The Accidental Teacher

Technically sound and capable, however, teaching is not his/her ideal vocation or calling. Would rather be doing something else or somewhere else and will do the job under sufferance. We’ve all had good and bad teachers at school. Some got us to love what we were learning and the others made us hate being in the classroom.

The Sports Coach

The Coach’s job role is designed with limitations. There will be some casualties, and some team members will not make it. Some will get too old for this sport, some have weaknesses, and as a coach I don’t have too much time. I’ll have to maximize the return on every session, and concentrate on the players that will show the biggest promise. Sport is a business and business is a sport.

The Mentor

The Mentor has the technical knowledge, professional business experience and wisdom. The relationship is a two-way street built on trust. Field support that act as true mentors are rare to find.

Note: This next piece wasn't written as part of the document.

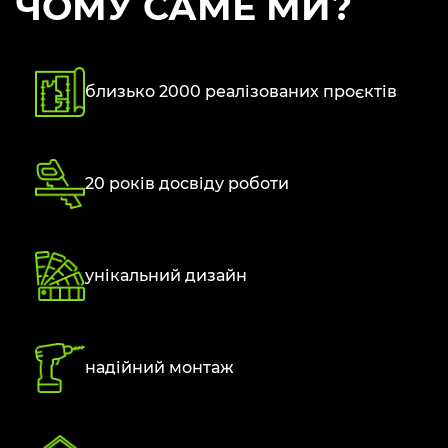
ЧОМУ САМЕ МИ?
близько 2000 реалізованих проєктів
20 років досвіду роботи
унікальний дизайн
надійний монтаж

All the above are a natural product of hierarchical business structures that have been in use since time immemorial.

Gary Hamel -ranked number one influential business thinker by the Wall Street Journal- in his book Leading the Revolution says that “sooner or later, every business model reaches the point of diminishing returns. And these days, it is more often sooner than later” * and in his book The Future of Management, Hamel suggests that “hierarchies are good at aggregating effort, coordinating activities of many people with widely varying roles…..not very good at mobilising effort…..community outperforms bureaucracies…… in a bureaucracy [field support] is a factor of production…..in a community, [field support] are a partner in the cause”.

If your franchise system has a field support team consisting of coaches, mentors and teachers, you’re half way to success because all these qualities are needed; yet, not enough. Your success as a franchisor and the success of your franchisees can only be complete with a Journey Partner.

The Journey Partner

A field support manager designated as Journey Partner will win with you and will lose with you; just as they will win with the franchisees and lose with the franchisees. When the Journey Partner’s key result areas (KRA) and remuneration is directly linked to franchisee profitability, franchisor profitability and success will follow and the franchisees will truly become brand ambassadors.

The next critical point to creating Journey Partners is to start with a clean slate. That is, begin with a new organisational design that creates the Journey Partners and new job description for the role. Your ratio of franchises per Journey Partner may need to change. Measure your existing field support to this new standard – without compromise. For those that don’t meet the new job role, workout the skill gap

If the majority of your field support are well short of the desired standard ensure that you have a phased transition, area by area or state by state.

Lastly, be sure to make the remuneration open ended.  That is, the Journey Partners that create success for you and your franchisees ought to be able to earn as much as the CEO and more.

King Solomon noted that the race is not won by the swift and the battle not to the warriors, wisdom is better than strength. Wisdom in structuring the role, measuring accountabilities and rewarding true success is the keystone franchisors and franchisees need.